Le duo travaille avec plusieurs acteurs, qui restent confidentiels, afin de développer une antenne pilotable automatiquement. « Nous finalisons les derniers éléments et nous n’avons pas encore de première commande. Mais cette antenne nous permettra de toucher beaucoup de monde parce que de nombreuses entreprises n’ont pas des routeurs 4G très optimisés, ce que peuvent résoudre nos antennes intelligentes », précise le cofondateur.

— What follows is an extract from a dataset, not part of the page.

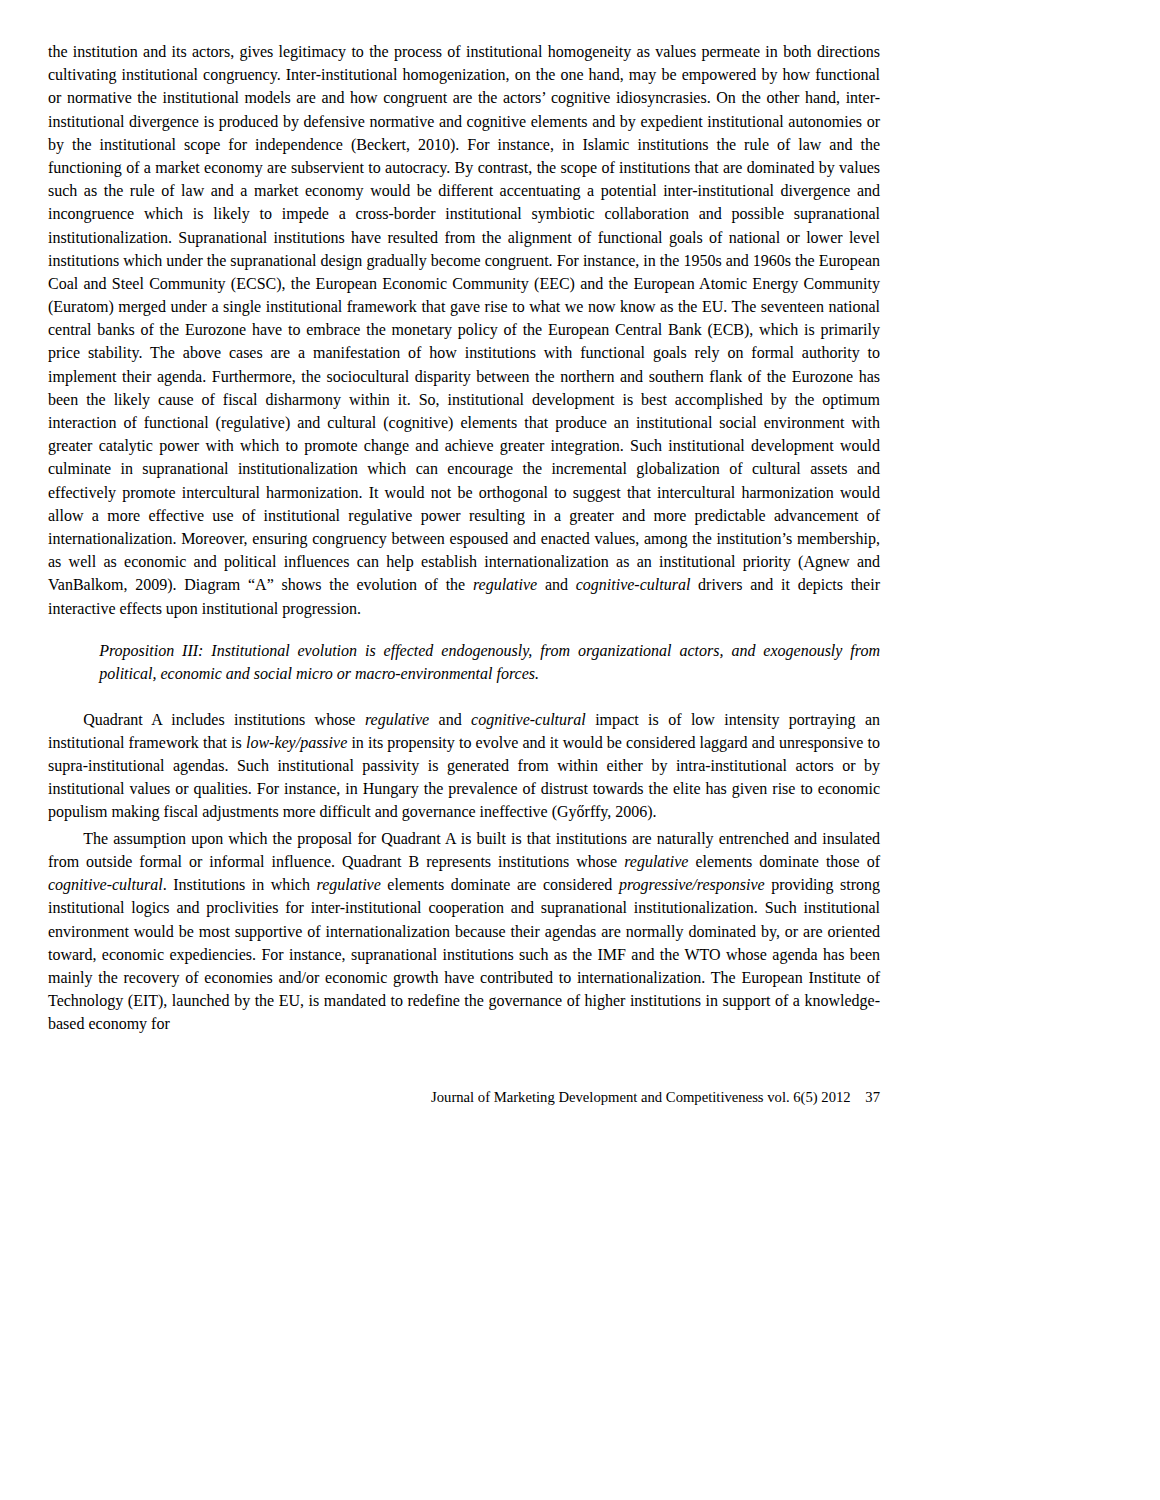the institution and its actors, gives legitimacy to the process of institutional homogeneity as values permeate in both directions cultivating institutional congruency. Inter-institutional homogenization, on the one hand, may be empowered by how functional or normative the institutional models are and how congruent are the actors’ cognitive idiosyncrasies. On the other hand, inter-institutional divergence is produced by defensive normative and cognitive elements and by expedient institutional autonomies or by the institutional scope for independence (Beckert, 2010). For instance, in Islamic institutions the rule of law and the functioning of a market economy are subservient to autocracy. By contrast, the scope of institutions that are dominated by values such as the rule of law and a market economy would be different accentuating a potential inter-institutional divergence and incongruence which is likely to impede a cross-border institutional symbiotic collaboration and possible supranational institutionalization. Supranational institutions have resulted from the alignment of functional goals of national or lower level institutions which under the supranational design gradually become congruent. For instance, in the 1950s and 1960s the European Coal and Steel Community (ECSC), the European Economic Community (EEC) and the European Atomic Energy Community (Euratom) merged under a single institutional framework that gave rise to what we now know as the EU. The seventeen national central banks of the Eurozone have to embrace the monetary policy of the European Central Bank (ECB), which is primarily price stability. The above cases are a manifestation of how institutions with functional goals rely on formal authority to implement their agenda. Furthermore, the sociocultural disparity between the northern and southern flank of the Eurozone has been the likely cause of fiscal disharmony within it. So, institutional development is best accomplished by the optimum interaction of functional (regulative) and cultural (cognitive) elements that produce an institutional social environment with greater catalytic power with which to promote change and achieve greater integration. Such institutional development would culminate in supranational institutionalization which can encourage the incremental globalization of cultural assets and effectively promote intercultural harmonization. It would not be orthogonal to suggest that intercultural harmonization would allow a more effective use of institutional regulative power resulting in a greater and more predictable advancement of internationalization. Moreover, ensuring congruency between espoused and enacted values, among the institution’s membership, as well as economic and political influences can help establish internationalization as an institutional priority (Agnew and VanBalkom, 2009). Diagram “A” shows the evolution of the regulative and cognitive-cultural drivers and it depicts their interactive effects upon institutional progression.
Proposition III: Institutional evolution is effected endogenously, from organizational actors, and exogenously from political, economic and social micro or macro-environmental forces.
Quadrant A includes institutions whose regulative and cognitive-cultural impact is of low intensity portraying an institutional framework that is low-key/passive in its propensity to evolve and it would be considered laggard and unresponsive to supra-institutional agendas. Such institutional passivity is generated from within either by intra-institutional actors or by institutional values or qualities. For instance, in Hungary the prevalence of distrust towards the elite has given rise to economic populism making fiscal adjustments more difficult and governance ineffective (Győrffy, 2006).
The assumption upon which the proposal for Quadrant A is built is that institutions are naturally entrenched and insulated from outside formal or informal influence. Quadrant B represents institutions whose regulative elements dominate those of cognitive-cultural. Institutions in which regulative elements dominate are considered progressive/responsive providing strong institutional logics and proclivities for inter-institutional cooperation and supranational institutionalization. Such institutional environment would be most supportive of internationalization because their agendas are normally dominated by, or are oriented toward, economic expediencies. For instance, supranational institutions such as the IMF and the WTO whose agenda has been mainly the recovery of economies and/or economic growth have contributed to internationalization. The European Institute of Technology (EIT), launched by the EU, is mandated to redefine the governance of higher institutions in support of a knowledge-based economy for
Journal of Marketing Development and Competitiveness vol. 6(5) 2012 37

La start-up s’est également penchée sur la réduction de la taille de ses équipements, deux cubes de 15 cm de côtés et 4,5 cm d'épaisseur, ce qui n’est pas de tout repos. « Nous avons réussi à diminuer la dimension de 40 % pour la nouvelle version. Le gros challenge était de parvenir à conserver les performances. Nous avons aussi travaillé à la mise en œuvre du système antennaire dont la directivité et le gain sont pilotés électriquement. Mais le problème est le suivant : si on gagne en directivité, on perd en gain. Pour les fréquences élevées, ces systèmes existent déjà, mais tout le défi consiste à obtenir du gain sur les fréquences intermédiaires ou basses », détaille Laurent Fournier.
Se développer à l’international
La start-up est accompagnée dès ses débuts grâce à Bpifrance qui l’a aidé à développer une application pour smartphone. Cette dernière, destinée à l’utilisateur ou l’utilisatrice finale, détermine où se situe le meilleur signal de l’opérateur, afin de choisir la bonne fenêtre sur laquelle fixer les deux boîtiers. La SATT Paris-Saclay a financé, à hauteur de 74 000 euros, le développement hardware et logiciel mis en œuvre par le laboratoire Sondra. Pour l’instant, les deux cofondateurs, qui ont investi 200 000 euros dans le projet, n’ont pas encore fait appel à des fonds extérieurs. « C’est prévu, nous avons des contacts et des demandes, mais en termes de valorisation, nous attendons notre premier contrat en grosse quantité, qui nous donnera de la pertinence dans cette activité de BtoB », explique Laurent Fournier.
La start-up réalise un chiffre d’affaires de 70 000 euros par an, grâce à la vente et la location de dizaines d’unités à des particuliers, ce qui lui suffit pour rémunérer les deux membres fondateurs et jusqu’à trois stagiaires ou alternants. « Nos solutions, comme nos cartes électroniques, sont fabriquées en France, si ce n’est les coques, façonnées en Chine. Mais nous sommes confrontés à des concurrents chinois qui produisent à un coût très bas. Notre avantage, c’est que notre solution est très simple à installer, là où les autres utilisent de la colle ou des bras métalliques compliqués à poser pour fixer les box. Ils n’ont pas encore atteint notre facilité d’installation. De même que personne n’a déployé de système d’antenne intelligente », explique le cofondateur. Dans les prochaines années, le duo espère s’ouvrir à l’international pour toucher des compagnies telles que Deutsch Telecom ou Vodafone.